This section is from the book "The Gardener's Monthly And Horticulturist V22", by Thomas Meehan. See also: Four-Season Harvest: Organic Vegetables from Your Home Garden All Year Long.
F. W. M., says: " This timber is said to be better for posts than Locust. Can you give me some information about it? Is there more than one kind of Catalpa, and does one kind spread rapidly, and is that the valuable sort?"
[The Catalpa is a first-rate post timber, but we have our doubts about it being " better " than Locust for posts. No one wants a better post than a Locust post. But the Locust suffers materially in some parts of the country from insect depredations; and again the Locust is almost worthless where nailing is required. The nails draw in hot weather, or rather by the cold which follows hot weather, as the wood does not shrink as the nails shrink. In railroad sleepers the spikes draw out in the fall, and cannot be tightened again. We do not know whether the railroad companies who are interested in Catalpa planting have tested this point or not, but we suppose they have. We have seen posts of Catalpa with hinges for heavy gates exposed to the full sun for some years without any sign of drawing out; so far we think it safe.
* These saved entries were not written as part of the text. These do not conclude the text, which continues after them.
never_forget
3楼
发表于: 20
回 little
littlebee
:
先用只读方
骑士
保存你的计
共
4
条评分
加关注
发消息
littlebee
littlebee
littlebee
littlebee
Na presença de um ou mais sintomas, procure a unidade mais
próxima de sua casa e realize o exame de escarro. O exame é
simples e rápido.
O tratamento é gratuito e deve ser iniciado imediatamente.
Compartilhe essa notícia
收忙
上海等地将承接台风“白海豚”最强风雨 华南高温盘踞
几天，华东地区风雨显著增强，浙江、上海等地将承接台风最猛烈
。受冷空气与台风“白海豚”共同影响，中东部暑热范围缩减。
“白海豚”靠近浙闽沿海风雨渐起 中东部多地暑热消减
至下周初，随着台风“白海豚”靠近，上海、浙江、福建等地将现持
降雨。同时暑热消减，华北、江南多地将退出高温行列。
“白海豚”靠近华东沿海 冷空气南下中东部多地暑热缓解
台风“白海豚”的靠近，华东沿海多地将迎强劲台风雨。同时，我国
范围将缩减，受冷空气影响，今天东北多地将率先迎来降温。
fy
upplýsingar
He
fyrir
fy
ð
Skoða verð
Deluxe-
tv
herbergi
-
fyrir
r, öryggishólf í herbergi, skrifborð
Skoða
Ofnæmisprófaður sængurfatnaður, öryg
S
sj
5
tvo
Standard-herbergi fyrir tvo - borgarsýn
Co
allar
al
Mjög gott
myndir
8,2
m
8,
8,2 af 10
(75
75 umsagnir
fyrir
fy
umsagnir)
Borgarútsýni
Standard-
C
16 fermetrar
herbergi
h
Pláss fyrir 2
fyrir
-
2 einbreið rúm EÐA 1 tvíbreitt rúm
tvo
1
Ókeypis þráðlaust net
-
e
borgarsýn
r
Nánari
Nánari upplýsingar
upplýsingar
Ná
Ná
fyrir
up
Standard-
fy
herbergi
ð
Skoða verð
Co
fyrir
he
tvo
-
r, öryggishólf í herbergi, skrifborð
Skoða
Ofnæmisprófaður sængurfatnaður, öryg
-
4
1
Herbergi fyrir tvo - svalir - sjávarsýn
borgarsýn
There are two species of Catalpa. C. big-uonoides and C. speciosa. So far as we know there is not the slightest difference in the value of the two as timber trees. Indeed all, or nearly all of the merits of Catalpa as a durable wood is derived from the older known form of the Eastern States. It is claimed for Catalpa speciosa that in the extreme Northwestern States; say Minnesota, and Northern Iowa, it endures the winters rather better than Catalpa blgnonoides. There are other differences, such as early blooming, beauty, and so forth, which entitle it to attention from the lovers of ornamental trees, but we do not know of any other advantage claimed for it in its relations to the timber question. - Ed. G. M].